Task directions:
Bring together every line in the data that includes "lists".

Exercise input:
|---|

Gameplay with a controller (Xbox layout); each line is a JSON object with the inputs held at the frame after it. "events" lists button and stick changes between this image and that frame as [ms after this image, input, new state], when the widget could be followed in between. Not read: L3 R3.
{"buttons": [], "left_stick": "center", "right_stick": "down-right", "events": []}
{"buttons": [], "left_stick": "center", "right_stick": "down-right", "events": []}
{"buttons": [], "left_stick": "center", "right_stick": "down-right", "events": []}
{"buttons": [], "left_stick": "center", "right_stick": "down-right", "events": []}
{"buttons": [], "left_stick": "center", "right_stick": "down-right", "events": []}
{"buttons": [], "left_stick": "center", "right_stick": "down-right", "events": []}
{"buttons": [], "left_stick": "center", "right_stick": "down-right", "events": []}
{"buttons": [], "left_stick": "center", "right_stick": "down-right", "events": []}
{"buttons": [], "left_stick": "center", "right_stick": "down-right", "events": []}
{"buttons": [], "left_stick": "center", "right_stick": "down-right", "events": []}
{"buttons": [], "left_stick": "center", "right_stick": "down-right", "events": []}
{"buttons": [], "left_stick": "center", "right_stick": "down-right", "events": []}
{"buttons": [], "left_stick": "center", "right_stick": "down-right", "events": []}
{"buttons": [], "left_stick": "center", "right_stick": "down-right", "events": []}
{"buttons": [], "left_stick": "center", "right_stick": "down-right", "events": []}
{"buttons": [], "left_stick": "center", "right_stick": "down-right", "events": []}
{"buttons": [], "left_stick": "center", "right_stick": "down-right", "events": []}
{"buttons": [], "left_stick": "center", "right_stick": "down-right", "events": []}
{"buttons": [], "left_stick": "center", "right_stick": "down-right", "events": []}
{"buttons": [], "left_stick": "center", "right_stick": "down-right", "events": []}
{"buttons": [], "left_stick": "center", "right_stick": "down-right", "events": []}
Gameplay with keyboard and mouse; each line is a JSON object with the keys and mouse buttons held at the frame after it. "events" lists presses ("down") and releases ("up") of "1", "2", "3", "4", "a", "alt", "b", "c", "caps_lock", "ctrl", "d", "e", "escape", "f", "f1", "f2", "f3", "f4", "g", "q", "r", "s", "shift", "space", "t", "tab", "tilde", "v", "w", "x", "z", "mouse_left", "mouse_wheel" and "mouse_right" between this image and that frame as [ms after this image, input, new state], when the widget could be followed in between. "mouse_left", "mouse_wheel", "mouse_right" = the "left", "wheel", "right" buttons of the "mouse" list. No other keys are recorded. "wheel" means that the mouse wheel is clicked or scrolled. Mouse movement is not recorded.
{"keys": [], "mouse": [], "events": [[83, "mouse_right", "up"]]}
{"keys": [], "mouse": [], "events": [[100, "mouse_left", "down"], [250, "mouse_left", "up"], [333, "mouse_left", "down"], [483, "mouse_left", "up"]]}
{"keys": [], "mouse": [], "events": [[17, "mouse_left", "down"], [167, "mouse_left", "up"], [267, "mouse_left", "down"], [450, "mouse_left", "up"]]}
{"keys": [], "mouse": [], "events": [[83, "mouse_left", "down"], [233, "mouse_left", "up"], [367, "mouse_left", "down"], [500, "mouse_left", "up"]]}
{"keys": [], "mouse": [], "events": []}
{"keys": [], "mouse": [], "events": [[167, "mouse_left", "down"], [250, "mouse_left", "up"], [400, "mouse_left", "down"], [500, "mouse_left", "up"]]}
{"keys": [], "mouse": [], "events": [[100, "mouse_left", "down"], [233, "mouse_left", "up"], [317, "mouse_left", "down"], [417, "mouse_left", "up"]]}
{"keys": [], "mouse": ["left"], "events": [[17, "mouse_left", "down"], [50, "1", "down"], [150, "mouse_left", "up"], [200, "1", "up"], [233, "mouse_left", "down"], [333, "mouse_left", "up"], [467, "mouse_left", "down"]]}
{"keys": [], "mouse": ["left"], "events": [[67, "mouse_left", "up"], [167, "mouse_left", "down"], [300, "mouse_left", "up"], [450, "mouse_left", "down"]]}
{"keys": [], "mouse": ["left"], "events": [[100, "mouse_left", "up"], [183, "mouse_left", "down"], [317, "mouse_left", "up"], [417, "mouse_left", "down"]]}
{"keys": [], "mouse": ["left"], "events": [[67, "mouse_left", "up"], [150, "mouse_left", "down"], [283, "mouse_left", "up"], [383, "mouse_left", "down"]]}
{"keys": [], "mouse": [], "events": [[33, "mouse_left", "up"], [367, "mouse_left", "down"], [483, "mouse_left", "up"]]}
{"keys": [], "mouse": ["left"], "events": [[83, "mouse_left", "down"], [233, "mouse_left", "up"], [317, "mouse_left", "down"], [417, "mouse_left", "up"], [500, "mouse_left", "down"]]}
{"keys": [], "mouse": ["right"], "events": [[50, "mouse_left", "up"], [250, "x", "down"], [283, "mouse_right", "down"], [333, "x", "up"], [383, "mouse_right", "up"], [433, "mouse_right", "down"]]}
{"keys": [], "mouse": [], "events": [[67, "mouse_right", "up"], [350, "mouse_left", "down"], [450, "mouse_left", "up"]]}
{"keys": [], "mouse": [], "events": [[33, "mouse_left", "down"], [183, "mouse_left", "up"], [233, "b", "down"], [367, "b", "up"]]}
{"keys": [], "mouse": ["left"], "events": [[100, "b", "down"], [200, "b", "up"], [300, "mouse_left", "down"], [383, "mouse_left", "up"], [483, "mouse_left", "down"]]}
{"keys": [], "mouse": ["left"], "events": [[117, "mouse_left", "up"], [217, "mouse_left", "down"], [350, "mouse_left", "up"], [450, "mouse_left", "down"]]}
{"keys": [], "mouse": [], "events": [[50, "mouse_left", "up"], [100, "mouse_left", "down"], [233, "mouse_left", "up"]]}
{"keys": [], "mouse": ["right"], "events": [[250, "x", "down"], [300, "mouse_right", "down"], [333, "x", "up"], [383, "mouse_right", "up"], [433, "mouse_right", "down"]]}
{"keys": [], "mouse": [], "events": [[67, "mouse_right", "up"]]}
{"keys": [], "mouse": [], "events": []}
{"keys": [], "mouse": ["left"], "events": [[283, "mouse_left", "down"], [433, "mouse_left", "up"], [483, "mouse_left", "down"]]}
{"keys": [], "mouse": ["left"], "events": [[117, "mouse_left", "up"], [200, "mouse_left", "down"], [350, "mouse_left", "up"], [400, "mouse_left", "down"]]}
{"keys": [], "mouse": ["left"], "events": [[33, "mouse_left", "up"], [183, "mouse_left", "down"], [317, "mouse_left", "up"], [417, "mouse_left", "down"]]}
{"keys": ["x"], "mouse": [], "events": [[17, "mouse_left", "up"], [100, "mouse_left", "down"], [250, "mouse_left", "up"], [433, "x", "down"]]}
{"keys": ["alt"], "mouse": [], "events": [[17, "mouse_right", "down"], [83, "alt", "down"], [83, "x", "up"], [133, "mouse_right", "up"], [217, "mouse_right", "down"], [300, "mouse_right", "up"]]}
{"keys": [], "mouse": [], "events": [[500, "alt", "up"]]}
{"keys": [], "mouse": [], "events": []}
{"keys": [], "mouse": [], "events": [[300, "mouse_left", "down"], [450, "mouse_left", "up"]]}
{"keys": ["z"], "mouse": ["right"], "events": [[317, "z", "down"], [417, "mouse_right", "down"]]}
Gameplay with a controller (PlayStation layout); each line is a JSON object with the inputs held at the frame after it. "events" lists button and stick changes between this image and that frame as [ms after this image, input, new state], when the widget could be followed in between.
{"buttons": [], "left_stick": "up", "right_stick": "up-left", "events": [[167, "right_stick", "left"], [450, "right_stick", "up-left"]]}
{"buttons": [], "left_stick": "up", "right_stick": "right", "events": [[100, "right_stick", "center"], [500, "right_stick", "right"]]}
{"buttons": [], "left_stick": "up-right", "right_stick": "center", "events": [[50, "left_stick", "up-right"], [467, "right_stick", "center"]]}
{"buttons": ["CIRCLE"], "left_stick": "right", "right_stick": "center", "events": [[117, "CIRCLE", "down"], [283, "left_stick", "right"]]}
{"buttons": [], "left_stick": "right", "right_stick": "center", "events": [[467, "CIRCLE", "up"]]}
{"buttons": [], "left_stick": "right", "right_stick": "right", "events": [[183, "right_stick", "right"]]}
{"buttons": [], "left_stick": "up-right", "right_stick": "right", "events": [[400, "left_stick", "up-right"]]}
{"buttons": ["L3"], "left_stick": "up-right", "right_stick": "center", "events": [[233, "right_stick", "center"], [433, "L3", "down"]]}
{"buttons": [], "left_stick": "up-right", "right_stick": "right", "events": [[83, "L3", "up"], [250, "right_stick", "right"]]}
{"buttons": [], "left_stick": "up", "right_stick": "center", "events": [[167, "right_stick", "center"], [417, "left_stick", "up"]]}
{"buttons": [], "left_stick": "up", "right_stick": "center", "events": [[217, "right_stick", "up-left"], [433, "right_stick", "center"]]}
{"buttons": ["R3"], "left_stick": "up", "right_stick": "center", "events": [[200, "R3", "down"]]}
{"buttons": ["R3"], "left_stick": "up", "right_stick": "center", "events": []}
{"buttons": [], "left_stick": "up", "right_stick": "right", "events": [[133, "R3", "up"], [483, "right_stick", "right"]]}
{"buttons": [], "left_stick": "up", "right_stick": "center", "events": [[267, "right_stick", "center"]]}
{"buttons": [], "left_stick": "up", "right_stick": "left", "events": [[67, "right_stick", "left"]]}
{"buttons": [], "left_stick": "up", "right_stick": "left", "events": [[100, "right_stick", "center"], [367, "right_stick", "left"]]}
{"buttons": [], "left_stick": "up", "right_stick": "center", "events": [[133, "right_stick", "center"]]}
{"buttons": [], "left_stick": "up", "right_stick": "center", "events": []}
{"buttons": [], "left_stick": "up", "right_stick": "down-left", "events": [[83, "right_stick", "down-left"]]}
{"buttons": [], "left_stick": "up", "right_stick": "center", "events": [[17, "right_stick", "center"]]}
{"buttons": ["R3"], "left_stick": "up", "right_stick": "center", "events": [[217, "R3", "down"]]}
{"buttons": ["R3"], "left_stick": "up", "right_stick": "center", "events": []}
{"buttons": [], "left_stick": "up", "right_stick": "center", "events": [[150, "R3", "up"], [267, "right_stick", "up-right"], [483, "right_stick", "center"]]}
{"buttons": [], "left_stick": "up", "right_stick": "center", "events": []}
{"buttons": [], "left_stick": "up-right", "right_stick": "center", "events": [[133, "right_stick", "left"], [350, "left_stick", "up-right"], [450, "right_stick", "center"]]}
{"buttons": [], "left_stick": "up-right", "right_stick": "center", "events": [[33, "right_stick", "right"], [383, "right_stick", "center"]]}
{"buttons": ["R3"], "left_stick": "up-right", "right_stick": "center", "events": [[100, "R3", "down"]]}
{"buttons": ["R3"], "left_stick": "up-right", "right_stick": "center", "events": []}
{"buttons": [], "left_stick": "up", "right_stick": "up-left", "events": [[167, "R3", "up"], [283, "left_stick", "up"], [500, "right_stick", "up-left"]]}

|---|

Response to this exercise:
Gameplay with a controller (Xbox layout); each line is a JSON object with the inputs held at the frame after it. "events" lists button and stick changes between this image and that frame as [ms after this image, input, new state], when the widget could be followed in between. Not read: L3 R3.
Gameplay with keyboard and mouse; each line is a JSON object with the keys and mouse buttons held at the frame after it. "events" lists presses ("down") and releases ("up") of "1", "2", "3", "4", "a", "alt", "b", "c", "caps_lock", "ctrl", "d", "e", "escape", "f", "f1", "f2", "f3", "f4", "g", "q", "r", "s", "shift", "space", "t", "tab", "tilde", "v", "w", "x", "z", "mouse_left", "mouse_wheel" and "mouse_right" between this image and that frame as [ms after this image, input, new state], when the widget could be followed in between. "mouse_left", "mouse_wheel", "mouse_right" = the "left", "wheel", "right" buttons of the "mouse" list. No other keys are recorded. "wheel" means that the mouse wheel is clicked or scrolled. Mouse movement is not recorded.
Gameplay with a controller (PlayStation layout); each line is a JSON object with the inputs held at the frame after it. "events" lists button and stick changes between this image and that frame as [ms after this image, input, new state], when the widget could be followed in between.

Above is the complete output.